What needs to be done:
Every line of the listing belongs in your answer exactly as written; the images do not.

Input material:

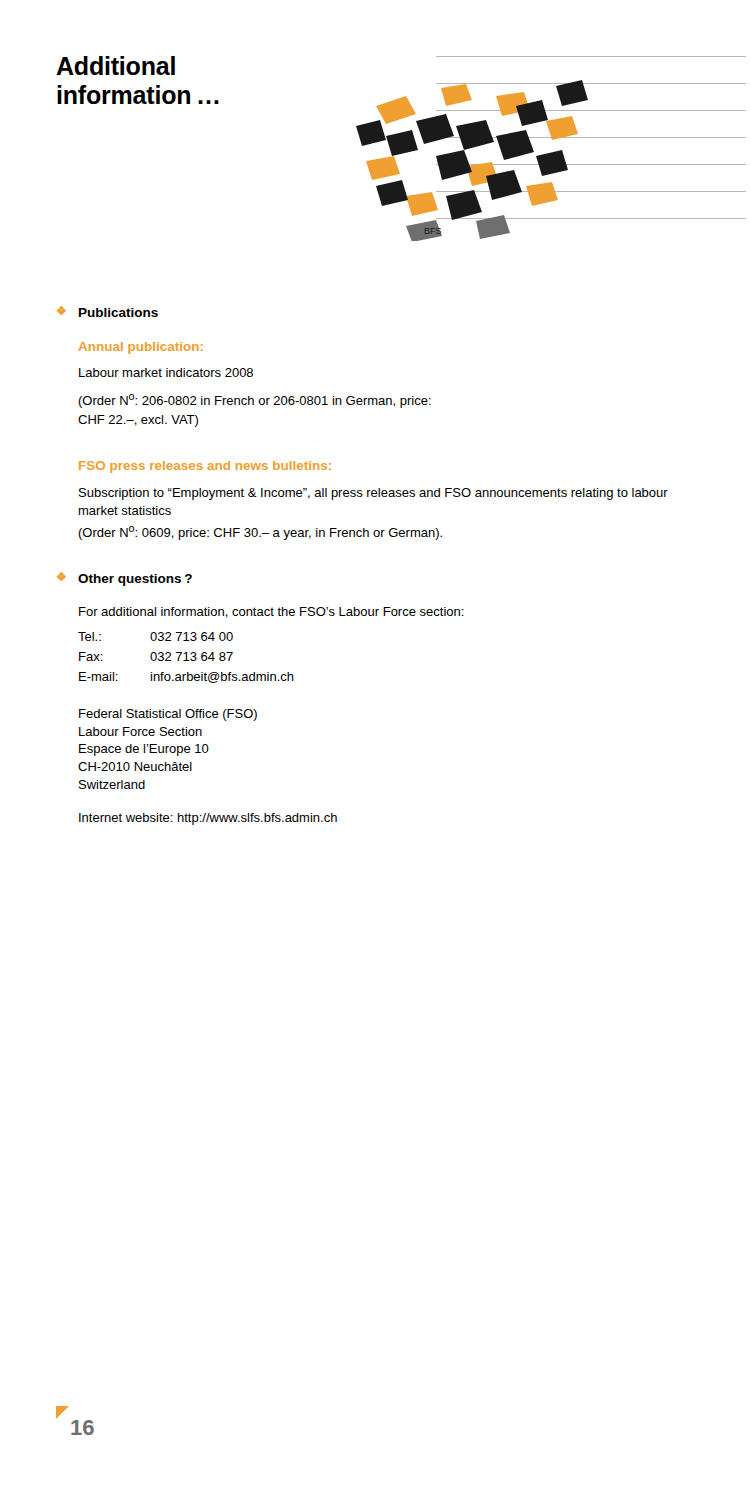Additional
information …
BFS
Publications
Annual publication:
Labour market indicators 2008
(Order No: 206-0802 in French or 206-0801 in German, price:
CHF 22.–, excl. VAT)
FSO press releases and news bulletins:
Subscription to “Employment & Income”, all press releases and FSO announcements relating to labour market statistics
(Order No: 0609, price: CHF 30.– a year, in French or German).
Other questions ?
For additional information, contact the FSO’s Labour Force section:
| Tel.: | 032 713 64 00 |
| Fax: | 032 713 64 87 |
| E-mail: | info.arbeit@bfs.admin.ch |
Federal Statistical Office (FSO)
Labour Force Section
Espace de l’Europe 10
CH-2010 Neuchâtel
Switzerland
Internet website: http://www.slfs.bfs.admin.ch
16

Result for this exercise:
Additional
information …
BFS
Publications
Annual publication:
Labour market indicators 2008
(Order No: 206-0802 in French or 206-0801 in German, price:
CHF 22.–, excl. VAT)
FSO press releases and news bulletins:
Subscription to “Employment & Income”, all press releases and FSO announcements relating to labour market statistics
(Order No: 0609, price: CHF 30.– a year, in French or German).
Other questions ?
For additional information, contact the FSO’s Labour Force section:
| Tel.: | 032 713 64 00 |
| Fax: | 032 713 64 87 |
| E-mail: | info.arbeit@bfs.admin.ch |
Federal Statistical Office (FSO)
Labour Force Section
Espace de l’Europe 10
CH-2010 Neuchâtel
Switzerland
Internet website: http://www.slfs.bfs.admin.ch
16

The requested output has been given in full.